The study group (n = 39) of patients with CACP (mean age, 63 ± 7.4 yr) showed a mean NLR of 3.09 ± 1.42. The control group (n = 46) of patients with CACP (mean age, 62 ± 6.8 yr) showed a mean NLR of 2.10 ± 0.58. The difference between groups was significant (P < .001). Logistic regression for NLR and CACP failed to show meaningful correlations with covariates.
Older men with severe OSA and carotid atheromas on PIs show substantially greater systemic inflammation measured by NLRs. The combination of severe OSA, atheroma formation, and markedly increased NLR suggests a higher risk of MI and stroke and greater need for cardiovascular and cerebrovascular evaluation.

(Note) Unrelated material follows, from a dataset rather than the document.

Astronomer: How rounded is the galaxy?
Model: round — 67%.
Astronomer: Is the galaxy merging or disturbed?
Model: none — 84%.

阻塞性睡眠呼吸暂停(OSA)患者因肥胖和间歇性缺氧而发生心肌梗死(MI)和中风的风险增加,肥胖和间歇性缺氧会促使促炎细胞因子诱导全身和血管炎症,导致内皮功能障碍和动脉粥样硬化斑块的形成。本研究比较了在全景图像(PI)上有和没有颈动脉钙化斑块(分别为CACP和无CACP)的重度OSA患者组之间以中性粒细胞与淋巴细胞比值(NLR)为指标的全身炎症水平。
本研究采用回顾性横断面研究设计。回顾了牙科服务机构治疗的重度OSA男性患者(2017年1月1日至2017年12月31日)的病历和PI。预测变量是PI上是否存在CACP,结果变量是NLR。采用t检验分析两组之间平均NLR的差异。通过描述性和逻辑回归分析评估动脉粥样硬化危险因素(年龄、体重指数、高血压和糖尿病)的独立性。所有检验的显著性设定为0.05。
CACP患者研究组(n = 39,平均年龄63±7.4岁)的平均NLR为3.09±1.42。无CACP患者对照组(n = 46,平均年龄62±6.8岁)的平均NLR为2.10±0.58。两组之间的差异具有显著性(P < 0.001)。NLR与CACP的逻辑回归未显示与协变量有有意义的相关性。
PI上有重度OSA和颈动脉粥样硬化的老年男性通过NLR测量显示出明显更高的全身炎症。重度OSA、动脉粥样硬化形成和NLR显著增加的组合表明MI和中风的风险更高,以及对心血管和脑血管评估的更大需求。